Key takeaways
- A kickout is a lesson with no usable period because staff, students, or both are not free.
- Read why each period is unusable before changing the timetable.
- Use FIT swaps to make room for the stuck lesson.
- Other tactics include staffing pins, teacher swaps, moving lessons out of a block, and splitting classes.
How should planners read a kickout?
Start by reading why each period is unusable. The reason may be a teacher clash, a student clash, or both. A kickout is a specific placement failure, not a general complaint about the timetable.
Which tactics can make room?
Use the smallest tactic that addresses the reason for the kickout.

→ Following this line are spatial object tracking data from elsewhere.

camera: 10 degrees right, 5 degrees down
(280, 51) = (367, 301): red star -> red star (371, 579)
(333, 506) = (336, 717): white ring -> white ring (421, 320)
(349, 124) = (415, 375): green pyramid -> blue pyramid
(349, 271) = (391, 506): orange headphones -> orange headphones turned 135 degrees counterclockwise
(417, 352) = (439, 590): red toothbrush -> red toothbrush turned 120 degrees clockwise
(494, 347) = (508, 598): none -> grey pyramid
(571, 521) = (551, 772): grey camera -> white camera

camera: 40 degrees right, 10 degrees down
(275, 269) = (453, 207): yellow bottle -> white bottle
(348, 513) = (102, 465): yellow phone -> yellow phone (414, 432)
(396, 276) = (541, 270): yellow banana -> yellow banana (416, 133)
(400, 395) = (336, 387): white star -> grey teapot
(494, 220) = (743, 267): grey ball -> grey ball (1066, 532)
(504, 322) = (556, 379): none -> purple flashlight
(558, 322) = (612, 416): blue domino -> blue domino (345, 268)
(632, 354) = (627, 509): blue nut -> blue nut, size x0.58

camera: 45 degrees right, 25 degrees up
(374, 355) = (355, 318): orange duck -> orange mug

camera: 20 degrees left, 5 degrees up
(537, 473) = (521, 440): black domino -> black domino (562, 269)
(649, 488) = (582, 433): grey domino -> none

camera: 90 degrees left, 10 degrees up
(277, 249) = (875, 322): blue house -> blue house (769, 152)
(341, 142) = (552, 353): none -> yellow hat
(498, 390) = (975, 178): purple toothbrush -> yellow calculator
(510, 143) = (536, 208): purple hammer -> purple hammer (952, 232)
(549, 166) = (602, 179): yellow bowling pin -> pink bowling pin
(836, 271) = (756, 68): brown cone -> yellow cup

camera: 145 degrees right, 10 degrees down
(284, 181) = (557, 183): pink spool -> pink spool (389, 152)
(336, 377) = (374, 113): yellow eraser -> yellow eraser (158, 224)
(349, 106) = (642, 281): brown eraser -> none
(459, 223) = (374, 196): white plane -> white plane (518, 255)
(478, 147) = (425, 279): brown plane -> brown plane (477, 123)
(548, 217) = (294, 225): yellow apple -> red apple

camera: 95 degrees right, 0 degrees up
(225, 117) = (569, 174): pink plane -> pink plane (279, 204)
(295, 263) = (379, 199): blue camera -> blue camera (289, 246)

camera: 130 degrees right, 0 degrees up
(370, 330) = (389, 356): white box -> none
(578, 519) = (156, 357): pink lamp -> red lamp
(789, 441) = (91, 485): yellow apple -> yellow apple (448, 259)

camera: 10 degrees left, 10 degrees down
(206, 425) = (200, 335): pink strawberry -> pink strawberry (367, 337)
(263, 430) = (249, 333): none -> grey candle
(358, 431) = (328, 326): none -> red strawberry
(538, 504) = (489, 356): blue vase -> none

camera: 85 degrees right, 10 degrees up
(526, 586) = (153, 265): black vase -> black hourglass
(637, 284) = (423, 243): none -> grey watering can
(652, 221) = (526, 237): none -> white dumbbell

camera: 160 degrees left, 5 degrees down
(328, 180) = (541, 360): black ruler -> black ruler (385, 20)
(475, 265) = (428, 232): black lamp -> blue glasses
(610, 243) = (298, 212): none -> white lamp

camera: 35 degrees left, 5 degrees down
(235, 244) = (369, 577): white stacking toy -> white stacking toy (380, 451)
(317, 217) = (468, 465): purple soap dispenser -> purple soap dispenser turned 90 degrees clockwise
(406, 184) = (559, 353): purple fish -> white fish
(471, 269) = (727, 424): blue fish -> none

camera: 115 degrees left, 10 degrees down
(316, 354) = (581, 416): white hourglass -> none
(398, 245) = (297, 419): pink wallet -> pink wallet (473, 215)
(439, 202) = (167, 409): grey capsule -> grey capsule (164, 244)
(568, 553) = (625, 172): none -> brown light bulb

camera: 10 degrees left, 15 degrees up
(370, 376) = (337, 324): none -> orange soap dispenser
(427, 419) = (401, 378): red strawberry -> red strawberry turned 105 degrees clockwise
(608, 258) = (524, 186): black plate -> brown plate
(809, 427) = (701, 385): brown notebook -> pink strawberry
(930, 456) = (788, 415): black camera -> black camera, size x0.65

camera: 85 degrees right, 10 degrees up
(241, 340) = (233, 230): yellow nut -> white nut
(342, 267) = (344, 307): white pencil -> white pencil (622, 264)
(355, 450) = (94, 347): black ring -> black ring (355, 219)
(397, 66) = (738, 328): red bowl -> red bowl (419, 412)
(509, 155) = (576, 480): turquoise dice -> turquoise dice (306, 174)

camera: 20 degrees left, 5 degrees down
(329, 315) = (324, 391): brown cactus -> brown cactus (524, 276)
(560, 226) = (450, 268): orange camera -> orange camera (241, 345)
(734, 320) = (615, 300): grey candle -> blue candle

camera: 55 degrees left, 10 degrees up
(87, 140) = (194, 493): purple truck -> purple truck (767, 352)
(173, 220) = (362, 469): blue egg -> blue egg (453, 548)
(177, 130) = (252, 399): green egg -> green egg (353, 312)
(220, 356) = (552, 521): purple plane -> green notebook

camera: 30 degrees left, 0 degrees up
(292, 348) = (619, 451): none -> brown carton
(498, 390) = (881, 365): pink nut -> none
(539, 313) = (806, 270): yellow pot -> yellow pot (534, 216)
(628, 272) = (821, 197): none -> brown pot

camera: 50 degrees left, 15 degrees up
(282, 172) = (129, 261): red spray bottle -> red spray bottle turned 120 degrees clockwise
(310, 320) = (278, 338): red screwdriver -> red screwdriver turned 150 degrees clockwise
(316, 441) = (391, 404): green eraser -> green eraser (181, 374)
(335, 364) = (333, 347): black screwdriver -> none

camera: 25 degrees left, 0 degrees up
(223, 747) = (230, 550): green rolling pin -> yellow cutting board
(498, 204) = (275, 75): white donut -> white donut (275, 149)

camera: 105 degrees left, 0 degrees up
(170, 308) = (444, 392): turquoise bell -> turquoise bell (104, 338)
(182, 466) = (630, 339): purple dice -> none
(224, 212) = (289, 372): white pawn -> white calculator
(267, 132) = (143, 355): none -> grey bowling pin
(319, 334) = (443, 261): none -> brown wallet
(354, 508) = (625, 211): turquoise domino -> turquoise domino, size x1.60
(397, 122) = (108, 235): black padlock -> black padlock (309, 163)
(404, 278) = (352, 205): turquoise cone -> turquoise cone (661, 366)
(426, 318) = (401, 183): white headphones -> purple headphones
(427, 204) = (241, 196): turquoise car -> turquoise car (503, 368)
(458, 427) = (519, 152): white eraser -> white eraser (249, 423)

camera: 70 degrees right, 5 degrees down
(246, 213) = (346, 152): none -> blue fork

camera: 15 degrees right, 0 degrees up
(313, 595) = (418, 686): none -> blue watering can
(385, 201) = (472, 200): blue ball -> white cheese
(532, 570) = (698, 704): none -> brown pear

- FIT swaps, from a two-step interchange to a longer chain
- Staffing pins to limit which assignments may change
- Teacher swaps where the school allows them
- Moving sixth-form lessons out of a block where that structure exists
- Splitting classes when the structure supports it
- Reviewing part-time teacher availability when it drives repeated clashes
How does FIT work in practice?
FIT is ordered swap work, not brute force.
- Pick the stuck lesson and read why each period is blocked.
- Find one activity that can move to free a usable period.
- If that activity is also blocked, continue the interchange chain.
- Check that each move keeps staff and students free.
- Apply the chain only when the final placement is valid.
- Validate the changed timetable so the kickout has not moved elsewhere.
Why does ordering matter?
Timetabling is NP-complete, so conflict resolution needs ordered work. A sourced practitioner example describes ordering items by how many others they clash with and packing the most-conflicting items first. Use this as a planning lesson, not as a universal statistic.
When should planners stop swapping?
FIT should not hide a structural problem.
- The same part-time availability clash keeps returning
- A lesson needs staff or students who are never free together
- A block prevents a valid placement and cannot be moved
- Teacher swaps are not allowed or do not create a valid period
- Class splitting is required but not supported by the current structure
- The planner cannot explain why the final chain is valid
Questions planners ask when lessons will not fit
What is a kickout?
A kickout is a lesson that cannot be placed in any period because the required staff and students are not free at the same time.
What does FIT mean?
FIT is a swap-based method. The planner moves one or more activities in a chain to make room for the stuck lesson.
When is a conflict structural?
If ordered swaps and allowed changes still cannot make room, review staffing, blocks, class splits, or lessons that may need to move out of a block.